Psychology research exploring aspects of human behaviour, ranging from how our memory works to the ways we interact with animals, will be showcased to the public this weekend in a roadshow by the University of Lincoln. The free event takes place at Stanhope Hall, Boston Road, LN9 6NF on Saturday 18th October 2014 from 10am to 4pm and is open to any U3A member and the general public. For more information call Lynn Urbanowicz on 01507 524430 or e-mail firstname.lastname@example.org
In partnership with the Horncastle U3A (University of the Third Age), the roadshow aims to give people of all ages a taste of scientific discovery on a range of subjects which give insights into the workings of the brain. Studies will include eye movement tracking, tests of cognition, risk taking and ‘mindreading’.
Visitors to the event will be invited to participate in games and experiments. Results will be used to inform the researchers’ academic studies.

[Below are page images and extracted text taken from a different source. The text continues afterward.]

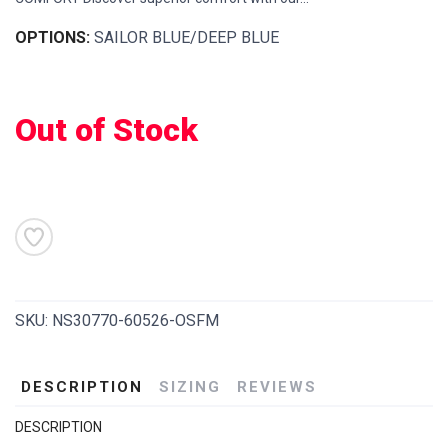
OPTIONS:
SAILOR BLUE/DEEP BLUE
Out of Stock
SKU:
NS30770-60526-OSFM
DESCRIPTION
SIZING
REVIEWS
DESCRIPTION
SAVE TO WISHLIST
Please login or sign up to save
items to your wishlist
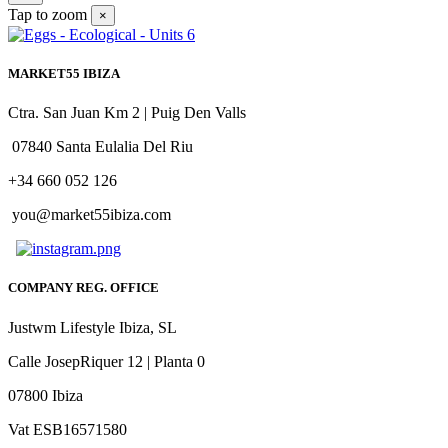
Tap to zoom
×
MARKET55 IBIZA
Ctra. San Juan Km 2 | Puig Den Valls
07840 Santa Eulalia Del Riu
+34 660 052 126
you@market55ibiza.com
COMPANY REG. OFFICE
Justwm Lifestyle Ibiza, SL
Calle JosepRiquer 12 | Planta 0
07800 Ibiza
Vat ESB16571580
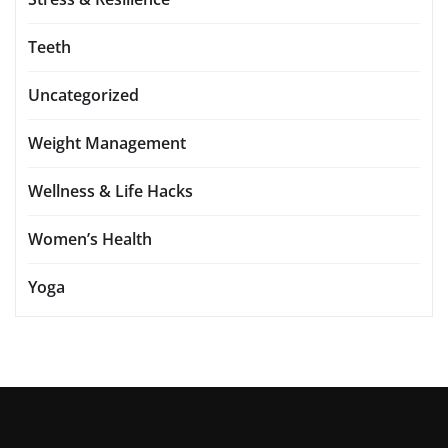
Teeth
Uncategorized
Weight Management
Wellness & Life Hacks
Women’s Health
Yoga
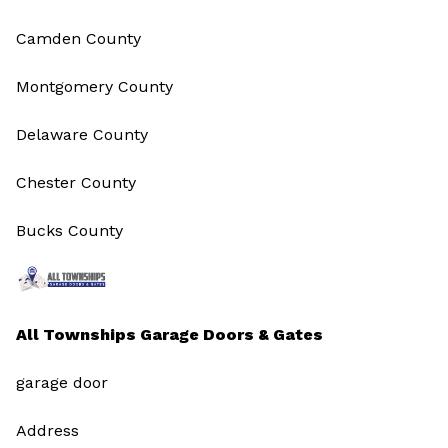
Camden County
Montgomery County
Delaware County
Chester County
Bucks County
All Townships Garage Doors & Gates
garage door
Address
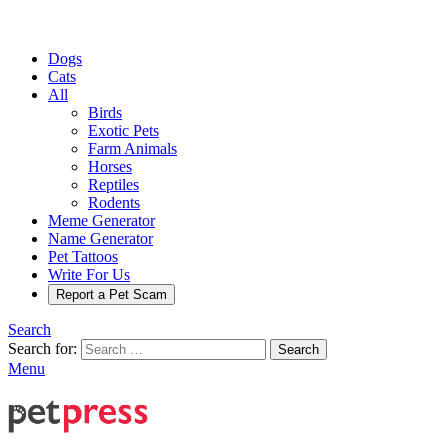
Dogs
Cats
All
Birds
Exotic Pets
Farm Animals
Horses
Reptiles
Rodents
Meme Generator
Name Generator
Pet Tattoos
Write For Us
Report a Pet Scam
Search
Search for:
Search
Menu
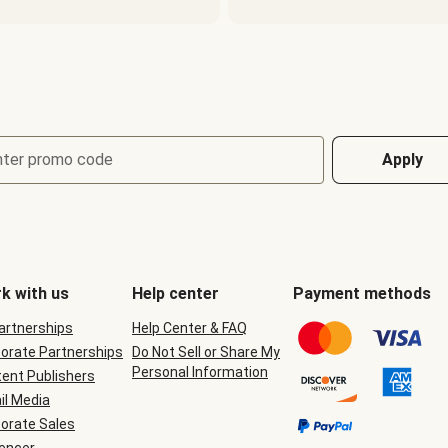
nter promo code
Apply
k with us
Help center
Payment methods
Partnerships
Help Center & FAQ
orate Partnerships
Do Not Sell or Share My
Personal Information
ent Publishers
il Media
orate Sales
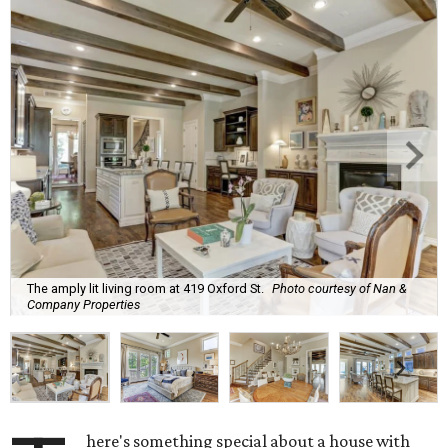
The amply lit living room at 419 Oxford St.
Photo courtesy of Nan &
Company Properties
here's something special about a house with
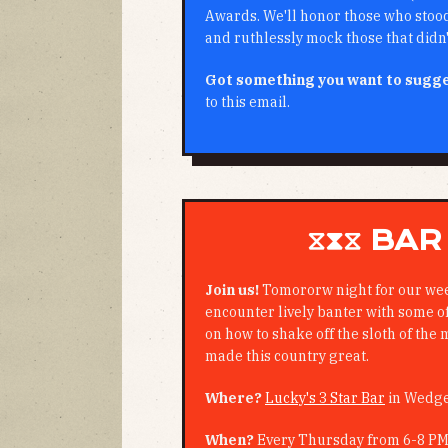
Awards. We'll honor those who stood 
and ruthlessly mock those that didn'
Got something you want to sugg
to this email.
⧖⧗⧖ BAR
Join us!
Tomororw night for our we
encounter lively banter with some of 
on how to shake off the sloth of the 
made this country great.
Where?
Lucky's 3 Star Bar
in Wedg
When?
Every Thursday from 6-8 P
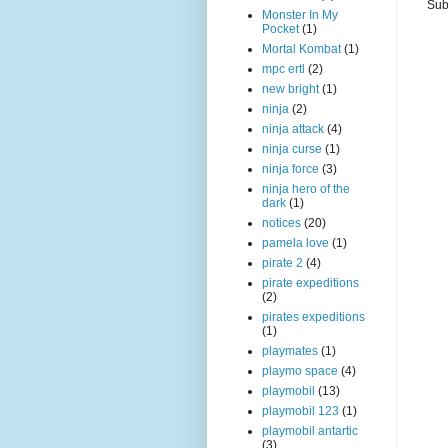
Sub
Monster In My
Pocket
(1)
Mortal Kombat
(1)
mpc ertl
(2)
new bright
(1)
ninja
(2)
ninja attack
(4)
ninja curse
(1)
ninja force
(3)
ninja hero of the
dark
(1)
notices
(20)
pamela love
(1)
pirate 2
(4)
pirate expeditions
(2)
pirates expeditions
(1)
playmates
(1)
playmo space
(4)
playmobil
(13)
playmobil 123
(1)
playmobil antartic
(3)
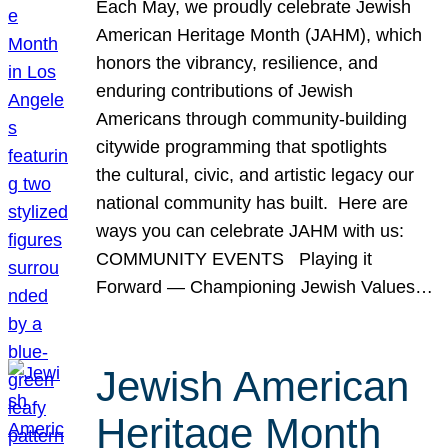
Each May, we proudly celebrate Jewish
American Heritage Month (JAHM), which
honors the vibrancy, resilience, and
enduring contributions of Jewish
Americans through community-building
citywide programming that spotlights
the cultural, civic, and artistic legacy our
national community has built. Here are
ways you can celebrate JAHM with us:
COMMUNITY EVENTS Playing it
Forward — Championing Jewish Values…
Jewish American
Heritage Month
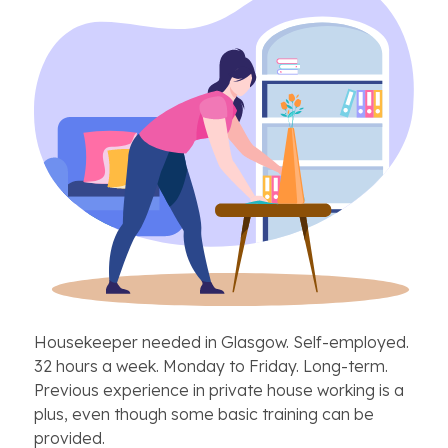
Housekeeper needed in Glasgow. Self-employed.
32 hours a week. Monday to Friday. Long-term.
Previous experience in private house working is a
plus, even though some basic training can be
provided.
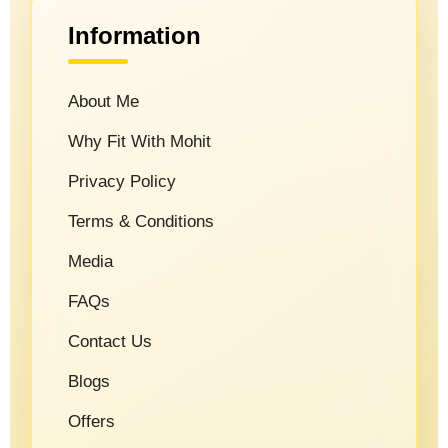
Information
About Me
Why Fit With Mohit
Privacy Policy
Terms & Conditions
Media
FAQs
Contact Us
Blogs
Offers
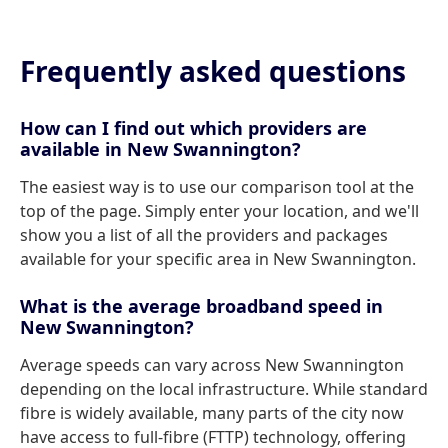
Frequently asked questions
How can I find out which providers are
available in New Swannington?
The easiest way is to use our comparison tool at the
top of the page. Simply enter your location, and we'll
show you a list of all the providers and packages
available for your specific area in New Swannington.
What is the average broadband speed in
New Swannington?
Average speeds can vary across New Swannington
depending on the local infrastructure. While standard
fibre is widely available, many parts of the city now
have access to full-fibre (FTTP) technology, offering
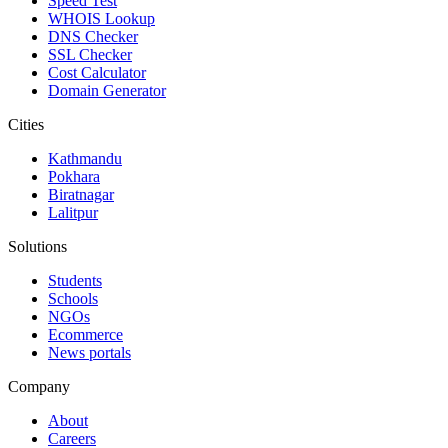
Speed Test
WHOIS Lookup
DNS Checker
SSL Checker
Cost Calculator
Domain Generator
Cities
Kathmandu
Pokhara
Biratnagar
Lalitpur
Solutions
Students
Schools
NGOs
Ecommerce
News portals
Company
About
Careers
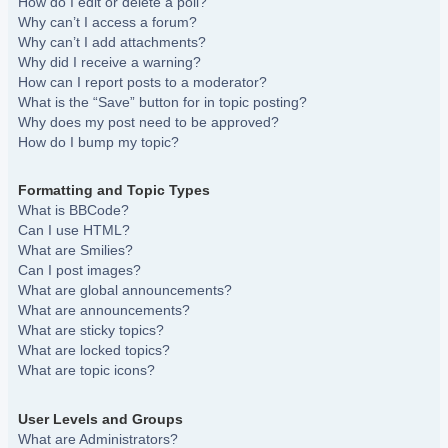
How do I edit or delete a poll?
Why can’t I access a forum?
Why can’t I add attachments?
Why did I receive a warning?
How can I report posts to a moderator?
What is the “Save” button for in topic posting?
Why does my post need to be approved?
How do I bump my topic?
Formatting and Topic Types
What is BBCode?
Can I use HTML?
What are Smilies?
Can I post images?
What are global announcements?
What are announcements?
What are sticky topics?
What are locked topics?
What are topic icons?
User Levels and Groups
What are Administrators?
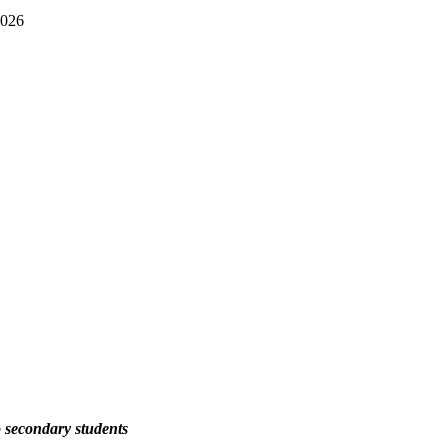
2026
 secondary students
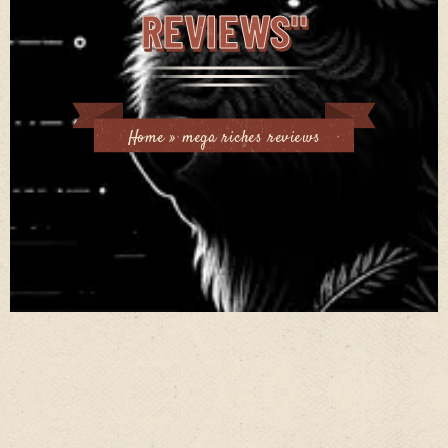
REVIEWS"
Home
»
mega riches reviews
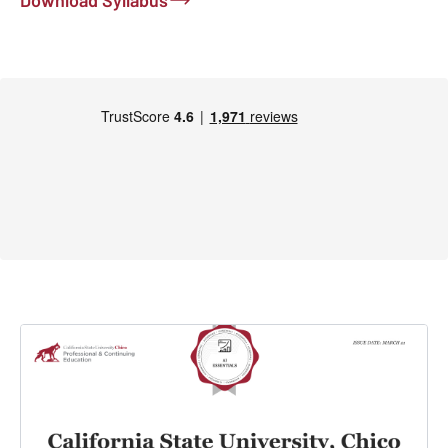
Download Syllabus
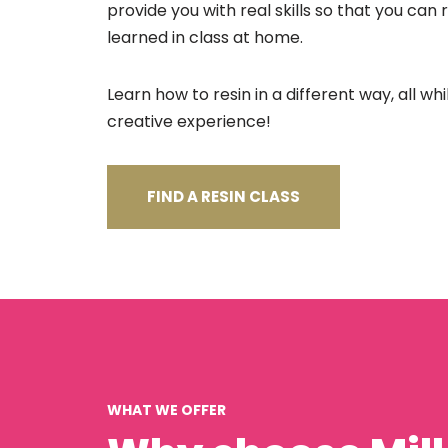
provide you with real skills so that you can
learned in class at home.
Learn how to resin in a different way, all wh
creative experience!
FIND A RESIN CLASS
WHAT WE OFFER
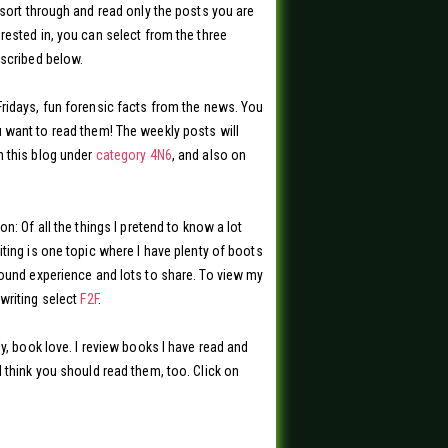
 sort through and read only the posts you are
rested in, you can select from the three
scribed below.
ridays, fun forensic facts from the news. You
want to read them! The weekly posts will
 this blog under
category 4N6
, and also on
on: Of all the things I pretend to know a lot
iting is one topic where I have plenty of boots
ound experience and lots to share. To view my
writing select
F2F
.
ly, book love. I review books I have read and
 think you should read them, too. Click on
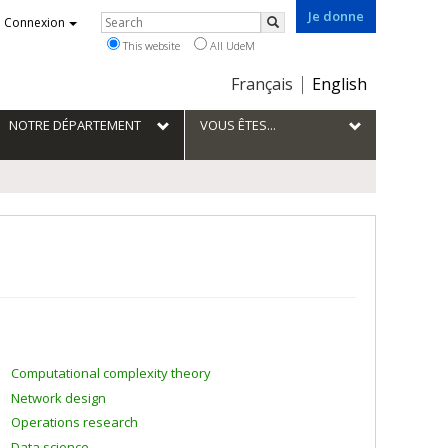
Je donne
Rechercher
Connexion
Search
This website
All UdeM
Choix
Français
English
de
la
NOTRE DÉPARTEMENT
VOUS ÊTES...
langue
Computational complexity theory
Network design
Operations research
Data science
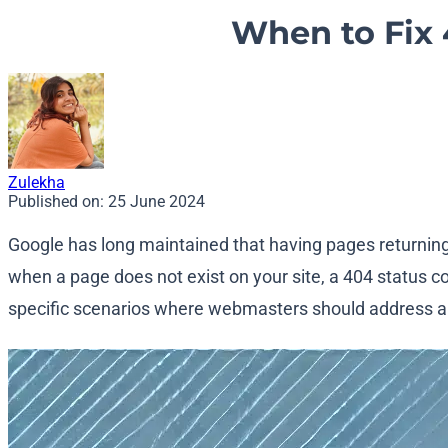
When to Fix 4
Zulekha
Published on:
25 June 2024
Google has long maintained that having pages returnin
when a page does not exist on your site, a 404 status co
specific scenarios where webmasters should address an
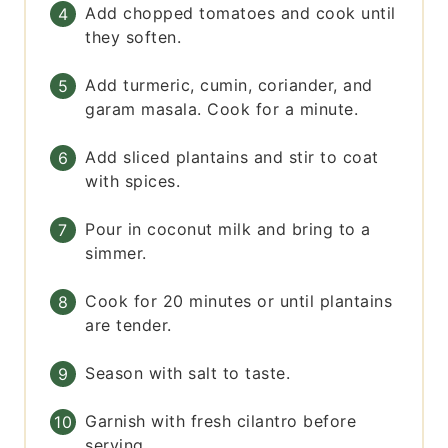
Add chopped tomatoes and cook until
they soften.
Add turmeric, cumin, coriander, and
garam masala. Cook for a minute.
Add sliced plantains and stir to coat
with spices.
Pour in coconut milk and bring to a
simmer.
Cook for 20 minutes or until plantains
are tender.
Season with salt to taste.
Garnish with fresh cilantro before
serving.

Lynn Urbanowicz from the Horncastle U3A, which has more than 250 members, said: “Our organisation’s guiding principle is lifelong learning, and we always try to put on activities which offer something a bit different for our members. Getting involved in psychology experiments certainly meets that brief. We’re hoping to see as many people as possible come down and chat to the University’s psychologists, get involved in the experiments and just have some fun.”
Organiser Dr Fenja Ziegler, a developmental psychologist from Lincoln’s School of Psychology, said: “As scientists we are interested in what people think, how they behave, and why they make certain decisions. Across the School, our research areas are diverse, so it’s important that we have a diverse range of people to take part. As well as getting a wider age range of people involved in our research, events such as this also give people the chance to see what we do, and get an inside look at psychology.”
One study by Dr Susan Chipchase will examine how people attempt to control or modify their emotions and the effect this has on memory. So-called emotion regulation can change how people interpret an event, and this can have either a beneficial or a detrimental effect on a person’s memories.